> [Directions for this task] Give an exact copy of the data that follows.

╭─ Records supplied

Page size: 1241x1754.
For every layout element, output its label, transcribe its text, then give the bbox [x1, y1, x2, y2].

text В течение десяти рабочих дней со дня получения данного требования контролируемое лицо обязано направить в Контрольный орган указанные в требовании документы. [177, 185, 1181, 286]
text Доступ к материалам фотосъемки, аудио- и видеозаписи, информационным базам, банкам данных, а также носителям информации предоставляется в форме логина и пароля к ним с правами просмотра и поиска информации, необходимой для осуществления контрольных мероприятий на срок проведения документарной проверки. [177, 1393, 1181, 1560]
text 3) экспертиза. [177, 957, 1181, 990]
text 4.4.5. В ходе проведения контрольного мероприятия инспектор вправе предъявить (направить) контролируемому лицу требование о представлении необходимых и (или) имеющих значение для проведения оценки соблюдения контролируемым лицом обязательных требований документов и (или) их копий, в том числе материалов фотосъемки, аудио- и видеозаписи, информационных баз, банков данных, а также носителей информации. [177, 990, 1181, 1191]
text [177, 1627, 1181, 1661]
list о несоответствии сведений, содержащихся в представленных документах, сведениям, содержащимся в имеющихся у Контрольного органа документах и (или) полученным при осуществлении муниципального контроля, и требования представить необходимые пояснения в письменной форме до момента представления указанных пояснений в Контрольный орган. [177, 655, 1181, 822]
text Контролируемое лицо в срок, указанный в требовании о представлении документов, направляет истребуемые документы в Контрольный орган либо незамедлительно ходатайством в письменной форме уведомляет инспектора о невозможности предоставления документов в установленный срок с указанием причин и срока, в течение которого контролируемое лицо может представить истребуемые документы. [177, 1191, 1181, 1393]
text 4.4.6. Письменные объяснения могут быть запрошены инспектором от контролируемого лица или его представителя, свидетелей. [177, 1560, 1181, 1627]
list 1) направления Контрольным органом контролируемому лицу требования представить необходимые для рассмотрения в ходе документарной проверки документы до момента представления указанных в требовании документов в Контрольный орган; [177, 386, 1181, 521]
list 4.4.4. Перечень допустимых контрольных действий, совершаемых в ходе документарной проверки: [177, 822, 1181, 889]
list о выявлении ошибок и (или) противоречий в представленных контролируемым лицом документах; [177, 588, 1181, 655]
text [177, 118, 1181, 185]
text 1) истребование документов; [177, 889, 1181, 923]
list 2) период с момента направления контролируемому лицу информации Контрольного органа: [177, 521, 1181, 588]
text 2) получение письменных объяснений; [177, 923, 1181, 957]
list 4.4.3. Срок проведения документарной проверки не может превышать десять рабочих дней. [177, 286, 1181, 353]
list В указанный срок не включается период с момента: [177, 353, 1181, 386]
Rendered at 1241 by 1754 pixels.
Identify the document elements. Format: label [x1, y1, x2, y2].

╰─

> [Answer to this exercise]
Page size: 1241x1754.
For every layout element, output its label, transcribe its text, then give the bbox [x1, y1, x2, y2].

text В течение десяти рабочих дней со дня получения данного требования контролируемое лицо обязано направить в Контрольный орган указанные в требовании документы. [177, 185, 1181, 286]
text Доступ к материалам фотосъемки, аудио- и видеозаписи, информационным базам, банкам данных, а также носителям информации предоставляется в форме логина и пароля к ним с правами просмотра и поиска информации, необходимой для осуществления контрольных мероприятий на срок проведения документарной проверки. [177, 1393, 1181, 1560]
text 3) экспертиза. [177, 957, 1181, 990]
text 4.4.5. В ходе проведения контрольного мероприятия инспектор вправе предъявить (направить) контролируемому лицу требование о представлении необходимых и (или) имеющих значение для проведения оценки соблюдения контролируемым лицом обязательных требований документов и (или) их копий, в том числе материалов фотосъемки, аудио- и видеозаписи, информационных баз, банков данных, а также носителей информации. [177, 990, 1181, 1191]
text [177, 1627, 1181, 1661]
list о несоответствии сведений, содержащихся в представленных документах, сведениям, содержащимся в имеющихся у Контрольного органа документах и (или) полученным при осуществлении муниципального контроля, и требования представить необходимые пояснения в письменной форме до момента представления указанных пояснений в Контрольный орган. [177, 655, 1181, 822]
text Контролируемое лицо в срок, указанный в требовании о представлении документов, направляет истребуемые документы в Контрольный орган либо незамедлительно ходатайством в письменной форме уведомляет инспектора о невозможности предоставления документов в установленный срок с указанием причин и срока, в течение которого контролируемое лицо может представить истребуемые документы. [177, 1191, 1181, 1393]
text 4.4.6. Письменные объяснения могут быть запрошены инспектором от контролируемого лица или его представителя, свидетелей. [177, 1560, 1181, 1627]
list 1) направления Контрольным органом контролируемому лицу требования представить необходимые для рассмотрения в ходе документарной проверки документы до момента представления указанных в требовании документов в Контрольный орган; [177, 386, 1181, 521]
list 4.4.4. Перечень допустимых контрольных действий, совершаемых в ходе документарной проверки: [177, 822, 1181, 889]
list о выявлении ошибок и (или) противоречий в представленных контролируемым лицом документах; [177, 588, 1181, 655]
text [177, 118, 1181, 185]
text 1) истребование документов; [177, 889, 1181, 923]
list 2) период с момента направления контролируемому лицу информации Контрольного органа: [177, 521, 1181, 588]
text 2) получение письменных объяснений; [177, 923, 1181, 957]
list 4.4.3. Срок проведения документарной проверки не может превышать десять рабочих дней. [177, 286, 1181, 353]
list В указанный срок не включается период с момента: [177, 353, 1181, 386]
Rendered at 1241 by 1754 pixels.
Identify the document elements. Format: label [x1, y1, x2, y2].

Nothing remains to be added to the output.